• _Tarefas do exercício_:
a: Indique se cada afirmação está de acordo com o texto sobre o teor alcoólico dos vinhos, respondendo sim ou não e citando as palavras decisivas do texto: (i) O Bafarela 17 esgota sempre que é produzido. (ii) O Duas Quintas Reserva Tinto de 1997 tinha 15% de teor alcoólico. (iii) Em provas cegas, distinguir um vinho do Douro de um do Dão é cada vez mais fácil.
b: No texto sobre o teor alcoólico dos vinhos, qual é a casa que produz o Bafarela 17?
c: Escreva a continuação do texto sobre o teor alcoólico dos vinhos, a partir do ponto em que termina.
++++ Texto apresentado
O mercado português ainda não considera um delírio fazer vinhos tranquilos com 17 graus. Veja-se o caso do famoso Bafarela 17, da duriense Casa Brites Aguiar. Sempre que é feito, o vinho esgota. Vende tão bem que já é imitado por outros produtores do Douro. Um dia, iremos olhar para estes vinhos como um epifenómeno de marketing, sem qualquer relevância para a história do vinho do Douro e, ainda menos, do vinho português. Mas, por enquanto, vão seguindo o seu caminho.

Paralelamente a estes vinhos-bomba, que, felizmente, não passam de casos isolados, assiste-se em todo o mundo, Portugal incluído, a um movimento, mais interessante e significativo, de regressão no volume alcoólico dos vinhos. O curioso é este recuo acontecer em contraciclo com o aumento da temperatura na Terra, quando o mais natural seria estar toda a gente, sobretudo nas regiões mais quentes e secas, a seguir um caminho mais parecido com o do Bafarela 17.

Todos estarão de acordo em relação ao papel determinante do clima nos vinhos, mas o “gosto da época” também é decisivo. Se houvesse dúvidas, bastaria olhar os contra-rótulos de algumas garrafas de vinhos do Douro do tal ano de 1997. Sabem qual era o teor alcoólico do Duas Quintas Reserva Tinto desse ano, que foi ainda mais quente do que 2017? 13%. E estamos a falar de um vinho do Douro Superior. Parece mentira, mas é verdade. Não foi só o clima que fez aumentar o volume alcoólico dos vinhos portugueses, foi também o mercado e a crítica.

Não há mal nenhum nisto. As modas e as mudanças fazem parte das nossas vidas. Sem elas, seria tudo muito mais aborrecido. Bem pior do que bebermos vinhos mais encorpados é bebermos vinhos iguais. E é um pouco isso que está a acontecer em Portugal. Soa bem dizer que o excitante em Portugal é haver num país tão pequeno uma grande diversidade geográfica, que, associada também a uma grande diversidade de castas, origina vinhos tão diferentes e singulares. Mas está a acontecer algo de paradoxal: os vinhos portugueses, sobretudo os dos segmentos médio-baixo, estão a perder a marca geográfica e a ficar todos muito parecidos. Em provas cegas, é cada vez mais difícil distinguir um vinho do Douro de um do Dão ou até mesmo de um da Bairrada. Pelo menos em vinhos novos, é essa a sensação com que se fica quando se provam séries mais longas de vinhos portugueses. A boa notícia é que, com o tempo, a marca regional e o perfil da casta ou das castas utilizadas acabam sempre por vir ao de cima. É como uma mulher maquiada: depois de a maquiagem cair, o que fica é a cara verdadeira.
++++++++
++++ Dados de entrada
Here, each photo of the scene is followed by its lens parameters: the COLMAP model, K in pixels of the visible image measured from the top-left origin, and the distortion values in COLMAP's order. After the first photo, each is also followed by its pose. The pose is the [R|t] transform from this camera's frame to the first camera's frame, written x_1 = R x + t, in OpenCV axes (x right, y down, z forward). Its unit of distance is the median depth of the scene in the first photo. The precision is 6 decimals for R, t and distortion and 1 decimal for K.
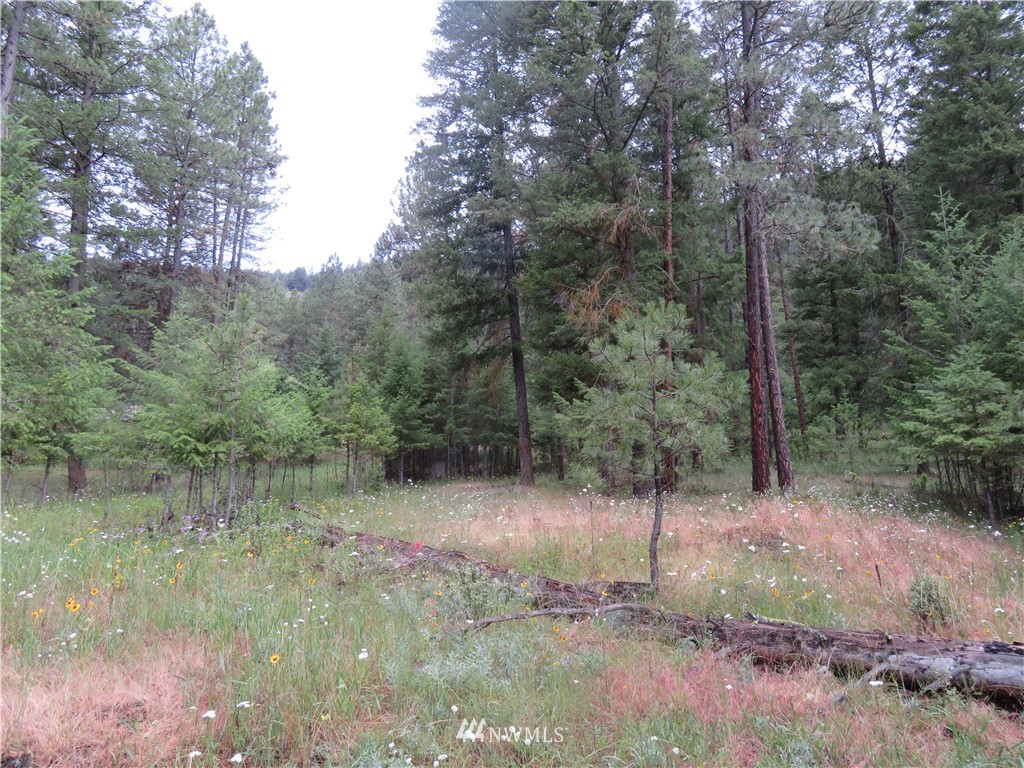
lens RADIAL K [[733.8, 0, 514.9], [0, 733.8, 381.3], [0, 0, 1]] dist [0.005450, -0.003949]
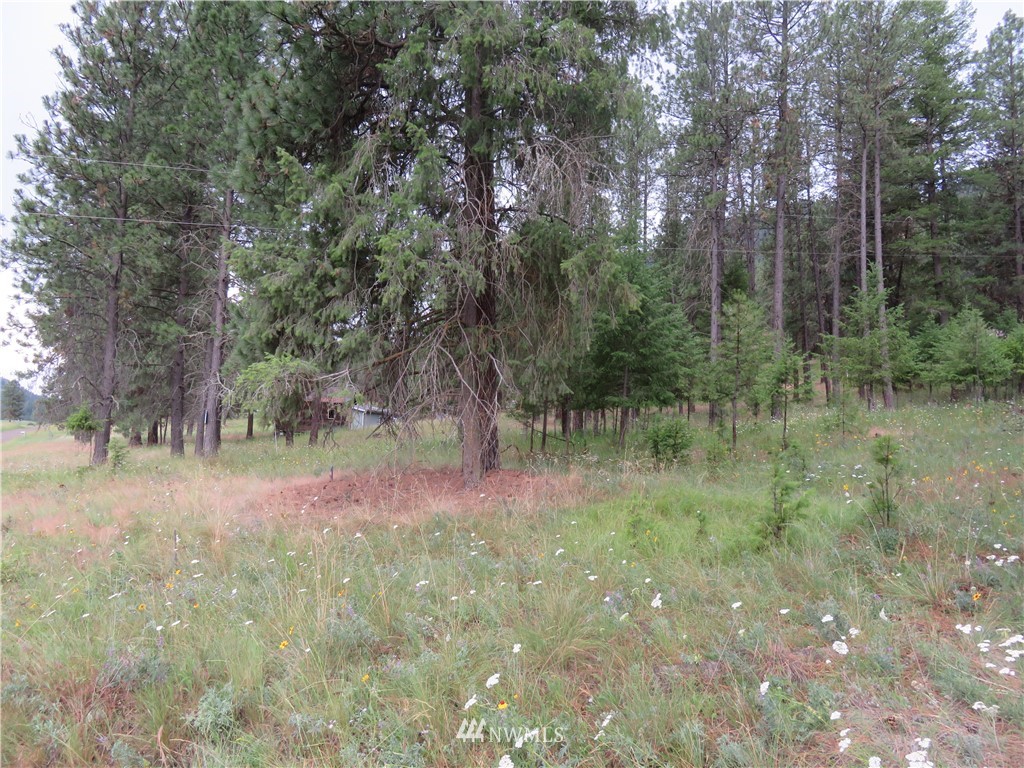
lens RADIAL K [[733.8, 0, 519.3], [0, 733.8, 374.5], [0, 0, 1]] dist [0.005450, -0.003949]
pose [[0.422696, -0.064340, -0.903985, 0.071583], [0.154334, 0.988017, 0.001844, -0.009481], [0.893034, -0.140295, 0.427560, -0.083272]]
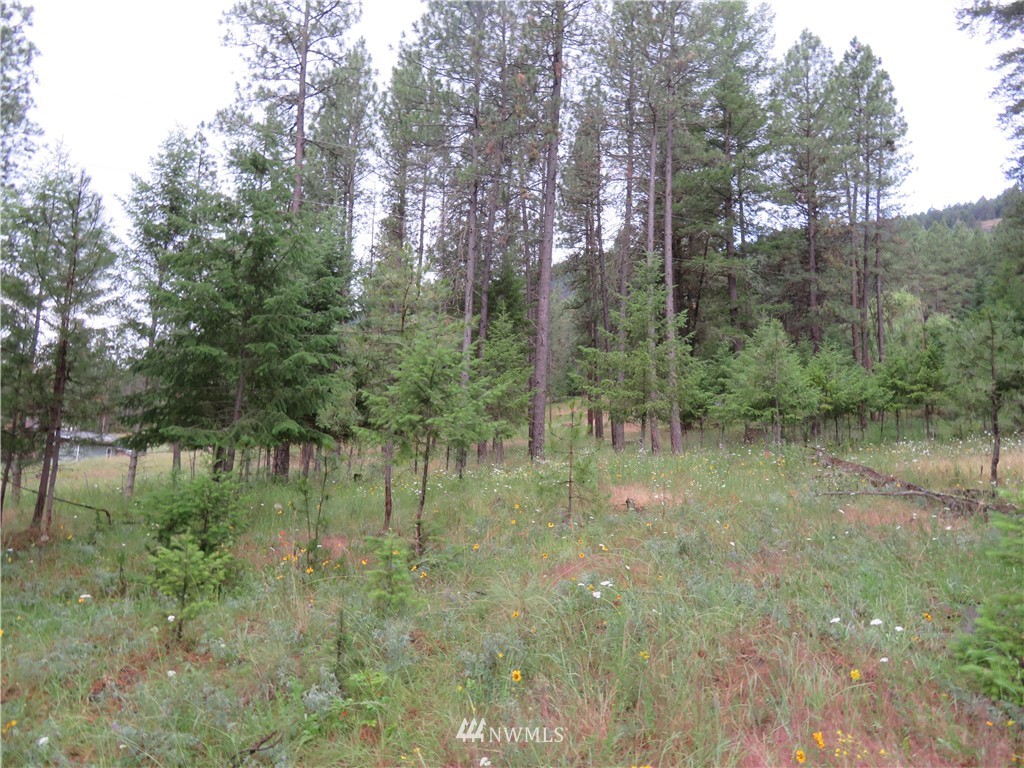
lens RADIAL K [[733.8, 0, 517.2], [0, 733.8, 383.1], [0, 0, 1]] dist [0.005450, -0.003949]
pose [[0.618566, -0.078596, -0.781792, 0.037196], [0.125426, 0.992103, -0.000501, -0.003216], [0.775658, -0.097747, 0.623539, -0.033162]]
++++++++
++++ Dados de entrada
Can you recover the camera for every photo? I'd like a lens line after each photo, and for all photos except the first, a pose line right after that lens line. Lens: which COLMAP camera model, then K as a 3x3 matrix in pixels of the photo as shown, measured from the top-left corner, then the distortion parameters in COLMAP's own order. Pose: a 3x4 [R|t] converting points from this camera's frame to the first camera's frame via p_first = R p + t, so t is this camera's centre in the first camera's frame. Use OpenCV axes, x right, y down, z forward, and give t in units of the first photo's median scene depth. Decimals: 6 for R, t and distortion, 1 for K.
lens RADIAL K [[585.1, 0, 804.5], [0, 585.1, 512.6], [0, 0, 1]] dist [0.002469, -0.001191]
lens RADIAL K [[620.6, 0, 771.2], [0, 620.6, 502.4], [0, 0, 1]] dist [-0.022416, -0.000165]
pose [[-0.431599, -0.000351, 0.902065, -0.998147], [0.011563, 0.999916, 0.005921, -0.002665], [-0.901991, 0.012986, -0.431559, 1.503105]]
++++++++
• _Respostas por tarefa_:
a:
(i) Sim: "Sempre que é feito, o vinho esgota."
(ii) Não: "13%."
(iii) Não: "Em provas cegas, é cada vez mais difícil distinguir um vinho do Douro de um do Dão ou até mesmo de um da Bairrada."

b: A Casa Brites Aguiar, do Douro.

c:
A que se deve essa crescente homogeneização dos vinhos, essa perda de carácter e autenticidade? Entre outras razões, podemos estar a colher os efeitos da democratização da tecnologia, da massificação dos produtos enológicos como as leveduras seleccionadas e também do uso de castas iguais em quase todas as regiões. O que aconteceu ao mundo com a expansão global das principais castas francesas pode estar a repetir-se em Portugal com a replicação por todo o território das melhores castas nacionais, como a tinta Touriga Nacional e as brancas Alvarinho e Arinto. Por outro lado, não é certo que já tenha chegado até nós o efeito do primeiro bater de asas da borboleta da globalização. Se pensarmos bem, só agora começamos a dar sinais de que queremos sair da ditadura Parker, que consagrava os vinhos mais potentes e com longos estágios em barrica. Mas é mais uma intenção do que outra coisa, porque a maioria da crítica ainda pontua bem esse tipo de vinhos.

Portugal não é um país de mudanças abruptas. Quando Dirk Niepoort lançou o tinto Charme, um Douro de estilo borgonhês, a reacção inicial da crítica foi muito má. Lembro-me de Mark Squires, o provador de Robert Parker para Portugal, ter pontuado pior o Charme do que o Tons de Duorum, por exemplo. A crítica nacional também não reagiu muito bem.

Com o movimento dos chamados vinhos ditos naturais ou orgânicos está a acontecer algo semelhante. Uma boa parte da crítica tradicional olha com muita desconfiança, com troça até, para estes vinhos. Ainda assim, são vinhos em grande crescimento no mundo, o que poderá querer dizer que os críticos tradicionais estão a perder poder e influência.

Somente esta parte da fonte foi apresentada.